Si lasciò cadere sulla poltrona lì accanto, come incapace di
reggersi oltre. Il tronco leggermente piegato in avanti, di nuovo
premette la mano forte contro la fronte, nascondendo anche gli
occhi.
Mike pensò che per il momento poteva bastare. In fondo,
avrebbe dovuto semplicemente salire un piano di scale per
constatare che cosa nella, o sulla, faccia della moglie l’aveva così
sconvolto.
Sarebbe tornato a parlargli più tardi.
Si alzò e Mac lo imitò. Tornati nell’ingresso, il loro sguardo fu
attirato da due figure sulla porta, ferme a parlare con l’agente che li
aveva accolti.
Fu la donna a notarli per prima.
“Eccovi”.
“Ciao Cyn” la salutò Mike. “Stavamo salendo”.

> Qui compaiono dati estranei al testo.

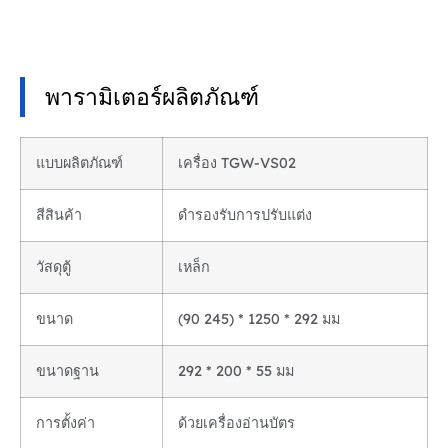
พารามิเตอร์ผลิตภัณฑ์
แบบผลิตภัณฑ์
เครื่อง TGW-VS02
สีสินค้า
ดำรองรับการปรับแต่ง
วัสดุตู้
เหล็ก
ขนาด
(90 245) * 1250 * 292 มม
ขนาดฐาน
292 * 200 * 55 มม
การตั้งค่า
ด้วยเครื่องอ่านบัตร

“Ci uniamo a voi” rispose Cynthia Rhodes, una delle due donne
nello staff del medico legale della contea, Karl Van Eyck. Il fisico
sottile, quasi da ragazzo, e i corti capelli neri che sparavano da tutte
le parti la facevano apparire ancora più giovane di quanto in effetti
non fosse. Dietro di lei torreggiava l’alta figura di Chris Evans, della
polizia scientifica, avvolto nella tuta bianca che contrastava con la
pelle nera.
I
due nuovi arrivati avevano già indossato i calzari. Ne porsero
due paia anche ai colleghi della Homicide Unit, e si avviarono tutti e
quattro insieme verso l’unica rampa circolare di scale che conduceva
al piano superiore.
“Com’è che medicina legale e scientifica arrivano sempre in
coppia?” volle sapere Mac.
“Anche noi siamo arrivati in coppia” gli fece notare Mike.
“Ma loro non lo sanno… non lo sapevano. E poi, a noi succede di
rado”.
“E visto il modo come hai guidato fin qui, succederà sempre
meno spesso”.
Chris ridacchiò.
Si fermarono nell’ampio corridoio per infilarsi i guanti.